I earned my PhD degree in Biotechnology in 2016, focused on mitochondrial adaptations to high respiratory conditions, stress and mitochondrial damage in yeast. During my postdoctoral training at the University of Miami, I moved into human cell lines. My main research aim was to gain insight into the role of hypoxia-inducible proteins in the assembly of mitochondrial respiratory complexes and supercomplexes in different nutritional and environmental conditions. I was awarded with a Muscular Dystrophy Association Development Grant, to gain knowledge in mitochondrial encephalomyopathies. My second postdoctoral stay was at Oroboros Instruments (Austria) company, developing a diagnostic test in blood samples to detect deficiencies in mitochondrial function in multiple disorders. Currently, I am an Aristos postdoctoral fellow studying mechanisms to improve the delivery of synthetic therapeutic oligonucleotides, with a focus on myotonic dystrophy type 1. 

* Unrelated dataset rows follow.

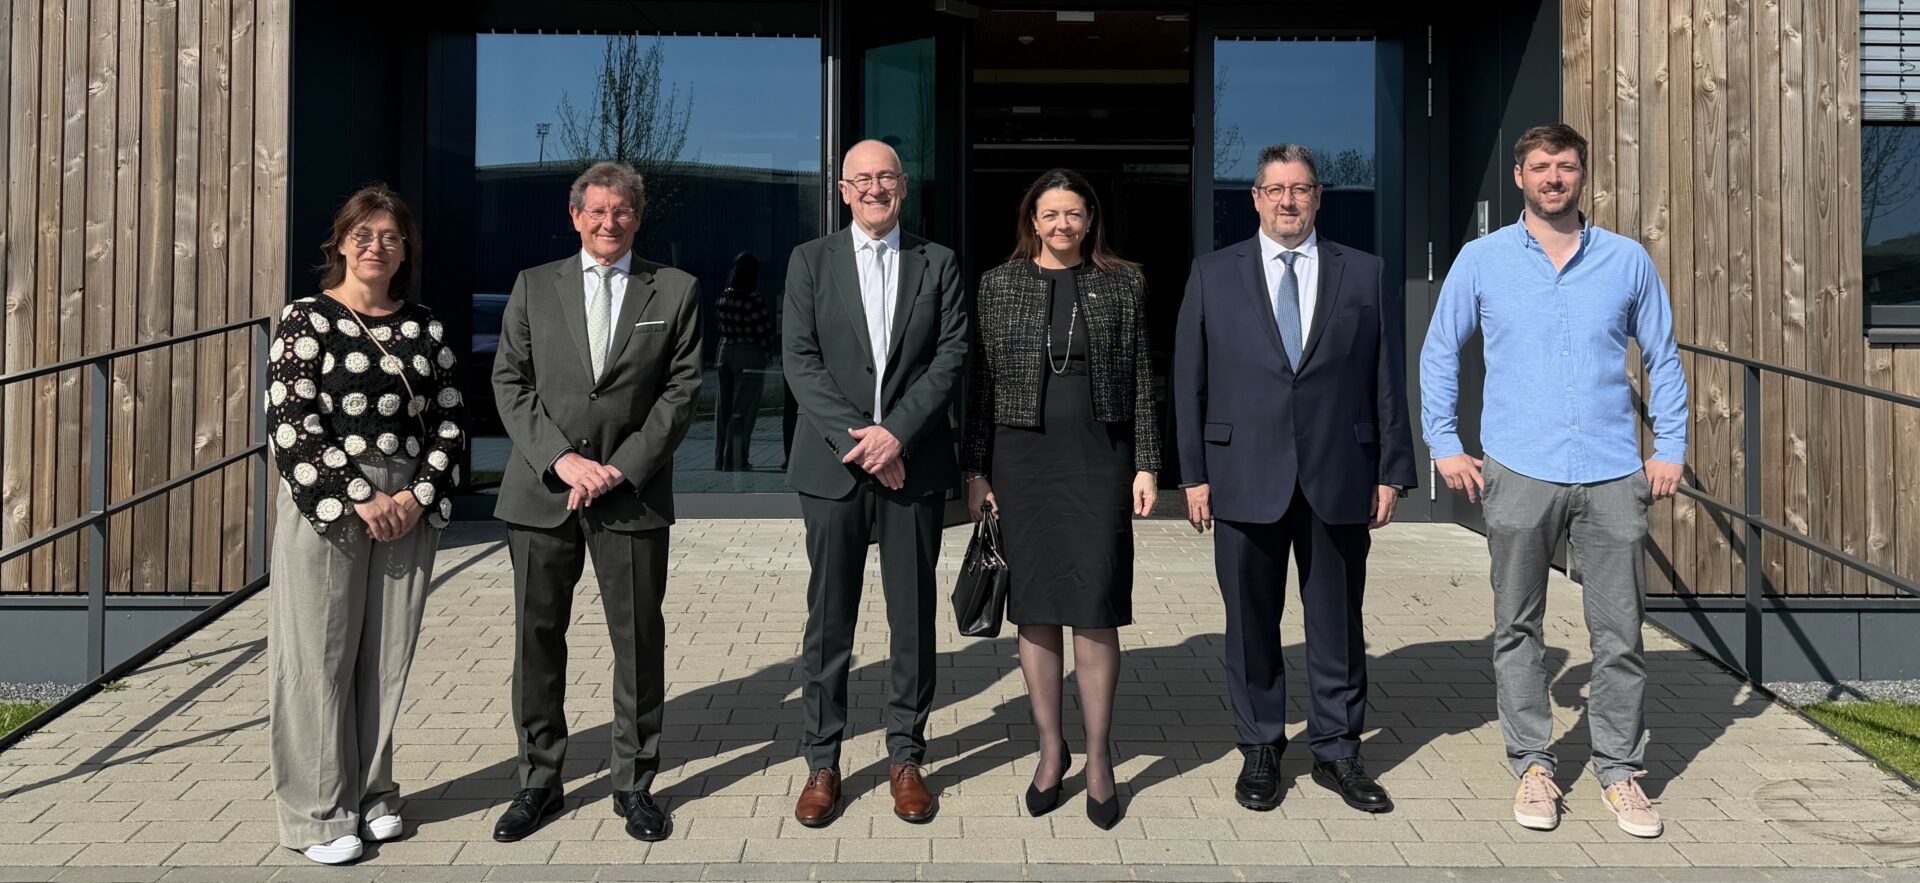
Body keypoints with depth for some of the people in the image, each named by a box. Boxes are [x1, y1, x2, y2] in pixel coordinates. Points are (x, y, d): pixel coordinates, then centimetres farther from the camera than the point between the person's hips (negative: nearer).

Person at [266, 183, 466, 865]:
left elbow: (450, 421, 8)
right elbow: (290, 427, -9)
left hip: (409, 511, 3)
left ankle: (372, 794, 24)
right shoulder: (307, 319, -2)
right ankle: (321, 814, 15)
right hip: (326, 509, -3)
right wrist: (360, 500, -13)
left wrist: (419, 494, -7)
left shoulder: (426, 327, 9)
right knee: (320, 656, 2)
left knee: (387, 656, 9)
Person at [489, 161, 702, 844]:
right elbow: (510, 383, 4)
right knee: (537, 639, 7)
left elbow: (681, 390, 0)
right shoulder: (534, 286, 9)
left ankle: (634, 784, 18)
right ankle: (539, 781, 22)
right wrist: (561, 459, -10)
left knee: (639, 641, 4)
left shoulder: (675, 291, 5)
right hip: (541, 490, 2)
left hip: (632, 492, -1)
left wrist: (622, 467, -10)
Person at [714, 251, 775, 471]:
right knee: (743, 410, 1)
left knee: (724, 407, 12)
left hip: (725, 351, 6)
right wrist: (768, 348, 5)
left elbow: (723, 325, 5)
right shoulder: (754, 299, -16)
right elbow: (764, 331, -12)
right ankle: (734, 461, 3)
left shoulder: (724, 297, 1)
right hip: (749, 355, -6)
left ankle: (721, 460, 19)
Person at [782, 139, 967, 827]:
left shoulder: (938, 264, 8)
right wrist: (854, 438, -12)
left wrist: (897, 432, -13)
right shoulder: (810, 260, 7)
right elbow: (800, 359, -1)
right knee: (828, 620, 4)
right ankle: (821, 762, 15)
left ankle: (907, 757, 18)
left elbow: (951, 357, -1)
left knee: (913, 618, 6)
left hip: (913, 463, 1)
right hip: (832, 463, 0)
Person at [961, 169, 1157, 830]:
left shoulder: (1122, 285, 7)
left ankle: (1098, 757, 11)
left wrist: (1146, 465, 0)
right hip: (1022, 459, 1)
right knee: (1034, 610, 6)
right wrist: (976, 470, 2)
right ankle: (1050, 748, 20)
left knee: (1096, 611, -3)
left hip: (1099, 459, -1)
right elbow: (980, 381, 6)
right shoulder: (999, 285, 7)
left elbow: (1141, 382, 6)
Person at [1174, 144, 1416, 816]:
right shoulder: (1213, 275, 6)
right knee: (1251, 623, 7)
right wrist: (1194, 473, -2)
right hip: (1245, 477, 0)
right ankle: (1260, 749, 21)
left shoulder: (1362, 274, 8)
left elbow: (1387, 379, 7)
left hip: (1338, 477, 1)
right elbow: (1190, 381, 4)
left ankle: (1337, 751, 21)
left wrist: (1391, 472, 2)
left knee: (1338, 622, 8)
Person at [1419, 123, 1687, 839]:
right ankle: (1532, 766, 19)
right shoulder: (1482, 259, 4)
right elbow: (1438, 352, 10)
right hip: (1518, 474, -1)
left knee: (1620, 633, 4)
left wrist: (1670, 448, 5)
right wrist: (1444, 444, 3)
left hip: (1613, 476, 1)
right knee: (1518, 630, 6)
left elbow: (1663, 358, 13)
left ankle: (1621, 771, 18)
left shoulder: (1628, 260, 7)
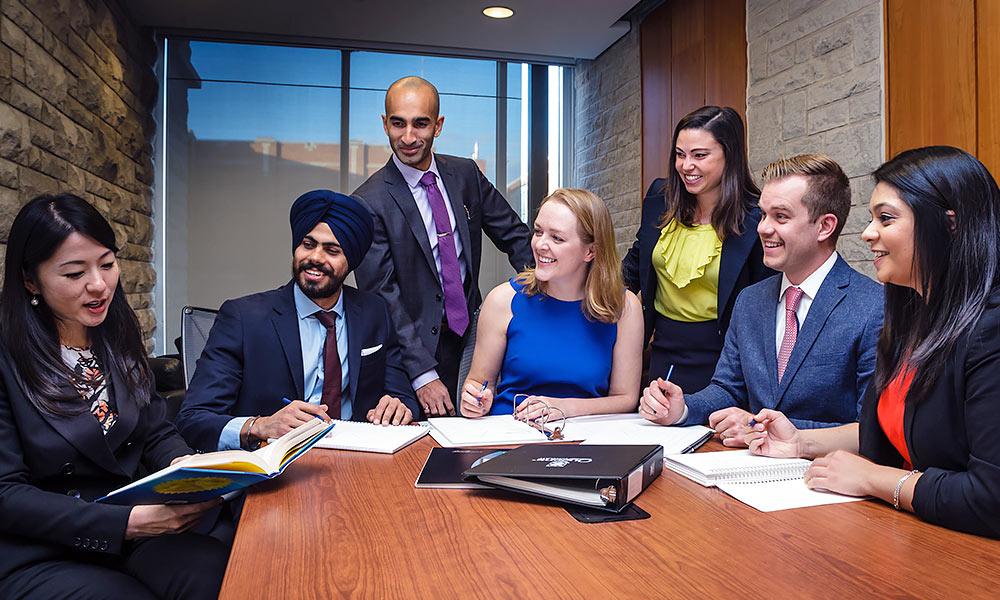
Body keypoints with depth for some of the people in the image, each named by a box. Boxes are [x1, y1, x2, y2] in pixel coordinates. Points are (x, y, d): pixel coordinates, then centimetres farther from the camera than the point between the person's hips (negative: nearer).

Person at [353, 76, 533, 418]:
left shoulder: (466, 174, 2)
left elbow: (514, 236, 9)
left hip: (472, 335, 4)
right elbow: (382, 296, -16)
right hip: (418, 347, -4)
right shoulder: (368, 203, -13)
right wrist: (423, 374, -22)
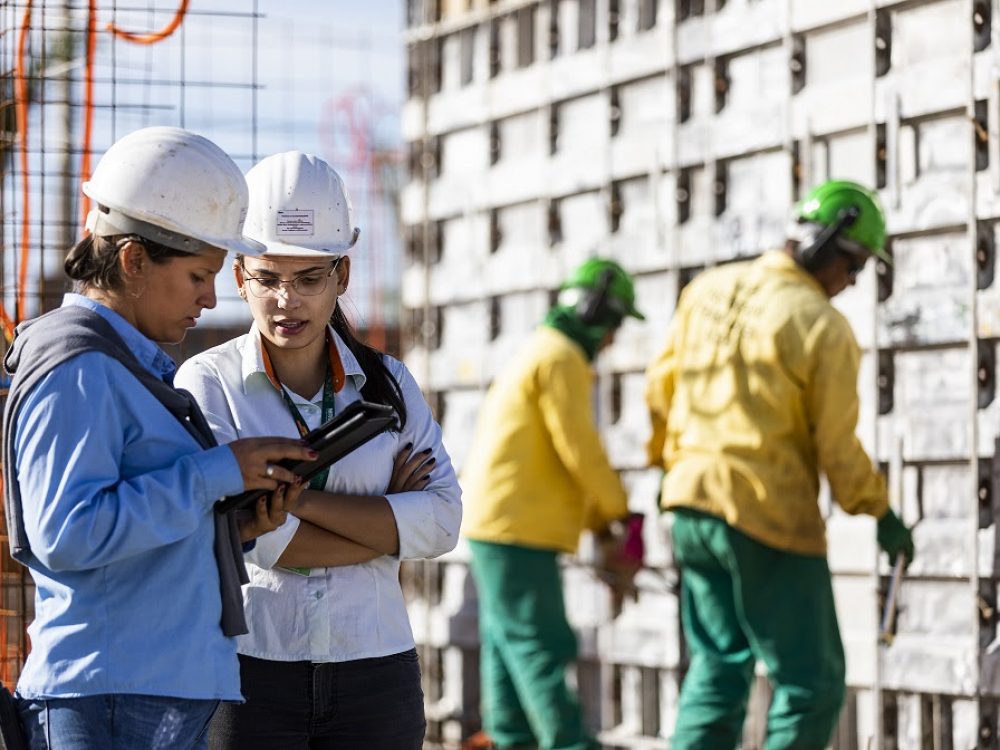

I hold a degree in Biotechnology from the University of Valencia (Spain, 2018) and a master’s degree in Bioinformatics from the same institution (2020), where I specialized in the analysis and integration of genomic, transcriptomic, and epigenomic datasets. During my Ph.D. in Bioinformatics at I²SysBio (2020–2024), I developed and implemented advanced computational pipelines for RNA-Seq, gene co-expression networks and DAP-Seq data, with a focus on the study of complex transcriptional regulation networks. I also contributed to the development of online platforms for omics data visualization and integration, combining frontend development with complex data processing in R, Python, and Bash. After my PhD, I joined ValGenetics as Head of the Bioinformatics Unit, where I lead a multidisciplinary team focused on automating large-scale analyses using short- and long-read sequencing technologies, and on designing pipelines that integrate multi-omics data for variant calling and biomarker discovery. Currently, as a postdoctoral researcher in the Translational Genomics Lab, I am involved in studying myotonic dystrophy type 1 (DM1) within the context of the DM1-Hub project.

I hold a degree in Biomedical Engineering from Universidad Politécnica de Sinaloa (Mexico, 2018), where I completed a research internship at the Centro de Biomateriales e Ingeniería Tisular (UPV, Valencia, 2017), conducting a tissue engineering project to enhance muscle fibre regeneration by analysing stem cell responses. I earned my PhD in Medical Engineering from Queen Mary University of London (UK, 2024), where I developed a novel tendon-on-chip model to study mechanisms of inflammation, tissue repair, and mechanobiology. During my PhD, as part of the Centre for Predictive In Vitro Models, I gained expertise in advanced cell culture, in vitro models, molecular biology assays (qPCR, RNA extraction, Western blot, ELISA, immunostaining), microfluidic devices, and worked as a laboratory demonstrator, teaching and mentoring students. Currently, I am a postdoctoral researcher studying myotonic dystrophy at the molecular and cellular levels, with a focus on advancing RNA-based therapeutic strategies.